Repeat the entries exactly, keeping every line as it is.

------------

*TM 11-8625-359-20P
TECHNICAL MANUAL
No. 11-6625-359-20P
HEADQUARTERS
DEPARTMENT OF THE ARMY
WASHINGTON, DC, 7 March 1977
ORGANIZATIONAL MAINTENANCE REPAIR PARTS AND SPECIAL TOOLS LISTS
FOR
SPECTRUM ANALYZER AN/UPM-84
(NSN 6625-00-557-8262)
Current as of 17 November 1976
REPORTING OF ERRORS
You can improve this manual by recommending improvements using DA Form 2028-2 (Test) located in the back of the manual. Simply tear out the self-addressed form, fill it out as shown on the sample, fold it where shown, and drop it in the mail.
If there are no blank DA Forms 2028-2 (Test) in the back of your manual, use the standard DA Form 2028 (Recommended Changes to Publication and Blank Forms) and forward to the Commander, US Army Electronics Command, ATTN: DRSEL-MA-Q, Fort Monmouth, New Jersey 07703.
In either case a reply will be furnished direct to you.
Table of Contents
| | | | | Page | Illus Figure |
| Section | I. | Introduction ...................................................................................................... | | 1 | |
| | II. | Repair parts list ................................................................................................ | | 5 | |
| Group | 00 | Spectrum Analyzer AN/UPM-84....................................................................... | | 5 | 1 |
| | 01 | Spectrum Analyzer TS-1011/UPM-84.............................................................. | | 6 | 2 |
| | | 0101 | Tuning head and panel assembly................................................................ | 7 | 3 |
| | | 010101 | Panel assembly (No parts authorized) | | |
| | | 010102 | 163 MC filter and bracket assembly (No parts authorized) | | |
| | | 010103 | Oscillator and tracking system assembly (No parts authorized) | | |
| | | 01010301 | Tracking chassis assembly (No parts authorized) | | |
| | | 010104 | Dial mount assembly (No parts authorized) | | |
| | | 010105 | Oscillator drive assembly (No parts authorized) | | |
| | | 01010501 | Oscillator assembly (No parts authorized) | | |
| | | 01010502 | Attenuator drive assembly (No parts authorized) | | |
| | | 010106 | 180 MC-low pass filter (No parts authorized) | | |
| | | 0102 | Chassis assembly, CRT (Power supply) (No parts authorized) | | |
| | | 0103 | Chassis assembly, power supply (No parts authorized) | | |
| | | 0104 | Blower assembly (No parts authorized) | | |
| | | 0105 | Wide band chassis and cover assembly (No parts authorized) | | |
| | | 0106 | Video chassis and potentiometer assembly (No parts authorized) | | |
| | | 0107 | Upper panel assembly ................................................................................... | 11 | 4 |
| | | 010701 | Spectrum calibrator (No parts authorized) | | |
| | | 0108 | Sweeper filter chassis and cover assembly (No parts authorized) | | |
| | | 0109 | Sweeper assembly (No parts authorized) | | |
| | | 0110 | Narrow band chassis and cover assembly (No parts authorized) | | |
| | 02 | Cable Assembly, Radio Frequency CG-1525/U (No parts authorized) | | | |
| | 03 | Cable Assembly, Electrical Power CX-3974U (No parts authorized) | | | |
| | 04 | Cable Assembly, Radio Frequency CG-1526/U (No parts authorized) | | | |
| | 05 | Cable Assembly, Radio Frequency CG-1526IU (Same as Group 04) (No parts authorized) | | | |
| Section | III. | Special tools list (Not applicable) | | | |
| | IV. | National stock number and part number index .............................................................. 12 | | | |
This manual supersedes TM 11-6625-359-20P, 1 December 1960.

------------

== Answer area ==
*TM 11-8625-359-20P
TECHNICAL MANUAL
No. 11-6625-359-20P
HEADQUARTERS
DEPARTMENT OF THE ARMY
WASHINGTON, DC, 7 March 1977
ORGANIZATIONAL MAINTENANCE REPAIR PARTS AND SPECIAL TOOLS LISTS
FOR
SPECTRUM ANALYZER AN/UPM-84
(NSN 6625-00-557-8262)
Current as of 17 November 1976
REPORTING OF ERRORS
You can improve this manual by recommending improvements using DA Form 2028-2 (Test) located in the back of the manual. Simply tear out the self-addressed form, fill it out as shown on the sample, fold it where shown, and drop it in the mail.
If there are no blank DA Forms 2028-2 (Test) in the back of your manual, use the standard DA Form 2028 (Recommended Changes to Publication and Blank Forms) and forward to the Commander, US Army Electronics Command, ATTN: DRSEL-MA-Q, Fort Monmouth, New Jersey 07703.
In either case a reply will be furnished direct to you.
Table of Contents
| | | | | Page | Illus Figure |
| Section | I. | Introduction ...................................................................................................... | | 1 | |
| | II. | Repair parts list ................................................................................................ | | 5 | |
| Group | 00 | Spectrum Analyzer AN/UPM-84....................................................................... | | 5 | 1 |
| | 01 | Spectrum Analyzer TS-1011/UPM-84.............................................................. | | 6 | 2 |
| | | 0101 | Tuning head and panel assembly................................................................ | 7 | 3 |
| | | 010101 | Panel assembly (No parts authorized) | | |
| | | 010102 | 163 MC filter and bracket assembly (No parts authorized) | | |
| | | 010103 | Oscillator and tracking system assembly (No parts authorized) | | |
| | | 01010301 | Tracking chassis assembly (No parts authorized) | | |
| | | 010104 | Dial mount assembly (No parts authorized) | | |
| | | 010105 | Oscillator drive assembly (No parts authorized) | | |
| | | 01010501 | Oscillator assembly (No parts authorized) | | |
| | | 01010502 | Attenuator drive assembly (No parts authorized) | | |
| | | 010106 | 180 MC-low pass filter (No parts authorized) | | |
| | | 0102 | Chassis assembly, CRT (Power supply) (No parts authorized) | | |
| | | 0103 | Chassis assembly, power supply (No parts authorized) | | |
| | | 0104 | Blower assembly (No parts authorized) | | |
| | | 0105 | Wide band chassis and cover assembly (No parts authorized) | | |
| | | 0106 | Video chassis and potentiometer assembly (No parts authorized) | | |
| | | 0107 | Upper panel assembly ................................................................................... | 11 | 4 |
| | | 010701 | Spectrum calibrator (No parts authorized) | | |
| | | 0108 | Sweeper filter chassis and cover assembly (No parts authorized) | | |
| | | 0109 | Sweeper assembly (No parts authorized) | | |
| | | 0110 | Narrow band chassis and cover assembly (No parts authorized) | | |
| | 02 | Cable Assembly, Radio Frequency CG-1525/U (No parts authorized) | | | |
| | 03 | Cable Assembly, Electrical Power CX-3974U (No parts authorized) | | | |
| | 04 | Cable Assembly, Radio Frequency CG-1526/U (No parts authorized) | | | |
| | 05 | Cable Assembly, Radio Frequency CG-1526IU (Same as Group 04) (No parts authorized) | | | |
| Section | III. | Special tools list (Not applicable) | | | |
| | IV. | National stock number and part number index .............................................................. 12 | | | |
This manual supersedes TM 11-6625-359-20P, 1 December 1960.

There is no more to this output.